[What this task involves] Lines containing "ankle" should be pulled from the material below.
※
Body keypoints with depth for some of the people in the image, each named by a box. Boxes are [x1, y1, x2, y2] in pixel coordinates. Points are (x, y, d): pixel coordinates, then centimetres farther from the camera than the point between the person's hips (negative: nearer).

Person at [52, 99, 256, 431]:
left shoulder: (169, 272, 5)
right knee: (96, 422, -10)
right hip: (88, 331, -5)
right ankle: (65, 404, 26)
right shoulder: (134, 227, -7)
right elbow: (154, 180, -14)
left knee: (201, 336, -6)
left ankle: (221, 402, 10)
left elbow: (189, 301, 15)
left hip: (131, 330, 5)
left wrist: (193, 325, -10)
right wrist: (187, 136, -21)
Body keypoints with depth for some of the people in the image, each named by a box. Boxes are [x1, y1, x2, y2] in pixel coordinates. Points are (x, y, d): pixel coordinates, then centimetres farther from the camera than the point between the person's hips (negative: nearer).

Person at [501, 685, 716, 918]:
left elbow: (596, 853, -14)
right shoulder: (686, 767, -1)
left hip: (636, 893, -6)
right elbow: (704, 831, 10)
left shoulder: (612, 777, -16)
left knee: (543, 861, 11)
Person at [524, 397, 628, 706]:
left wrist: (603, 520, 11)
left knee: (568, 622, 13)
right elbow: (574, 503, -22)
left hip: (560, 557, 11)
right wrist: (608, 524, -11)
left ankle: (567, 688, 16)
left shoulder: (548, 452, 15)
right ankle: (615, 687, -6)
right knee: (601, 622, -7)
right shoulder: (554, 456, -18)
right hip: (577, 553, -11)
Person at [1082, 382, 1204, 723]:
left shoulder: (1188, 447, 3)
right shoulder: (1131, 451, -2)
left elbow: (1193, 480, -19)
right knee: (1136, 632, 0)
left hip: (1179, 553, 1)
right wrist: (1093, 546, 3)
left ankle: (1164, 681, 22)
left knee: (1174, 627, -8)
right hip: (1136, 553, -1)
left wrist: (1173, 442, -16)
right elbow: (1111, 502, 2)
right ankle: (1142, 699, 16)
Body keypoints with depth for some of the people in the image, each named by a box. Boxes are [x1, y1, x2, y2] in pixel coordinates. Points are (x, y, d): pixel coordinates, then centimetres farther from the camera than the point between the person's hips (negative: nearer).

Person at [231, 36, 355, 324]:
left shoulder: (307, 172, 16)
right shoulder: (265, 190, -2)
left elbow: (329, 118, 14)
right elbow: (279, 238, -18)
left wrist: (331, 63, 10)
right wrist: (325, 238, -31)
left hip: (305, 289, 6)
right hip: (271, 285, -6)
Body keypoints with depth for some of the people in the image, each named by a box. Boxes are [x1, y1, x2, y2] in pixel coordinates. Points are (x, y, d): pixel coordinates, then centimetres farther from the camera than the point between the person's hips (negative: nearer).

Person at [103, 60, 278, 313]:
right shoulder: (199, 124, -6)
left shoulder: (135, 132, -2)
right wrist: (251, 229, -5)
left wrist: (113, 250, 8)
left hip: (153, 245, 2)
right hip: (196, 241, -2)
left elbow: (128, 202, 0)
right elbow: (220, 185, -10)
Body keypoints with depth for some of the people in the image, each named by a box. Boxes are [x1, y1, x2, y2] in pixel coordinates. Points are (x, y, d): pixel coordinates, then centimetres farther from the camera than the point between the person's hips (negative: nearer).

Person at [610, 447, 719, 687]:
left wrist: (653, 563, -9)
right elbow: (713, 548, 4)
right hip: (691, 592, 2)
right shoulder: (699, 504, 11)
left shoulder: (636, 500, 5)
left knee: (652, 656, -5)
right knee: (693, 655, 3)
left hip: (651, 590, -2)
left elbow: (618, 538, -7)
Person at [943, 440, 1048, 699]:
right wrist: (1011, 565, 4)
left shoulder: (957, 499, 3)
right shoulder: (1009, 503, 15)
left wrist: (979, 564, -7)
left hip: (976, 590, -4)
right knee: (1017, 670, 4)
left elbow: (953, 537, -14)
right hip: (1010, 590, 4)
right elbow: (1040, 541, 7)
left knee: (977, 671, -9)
※
[Your response]
right ankle: (65, 404, 26)
left ankle: (221, 402, 10)
left ankle: (567, 688, 16)
right ankle: (615, 687, -6)
left ankle: (1164, 681, 22)
right ankle: (1142, 699, 16)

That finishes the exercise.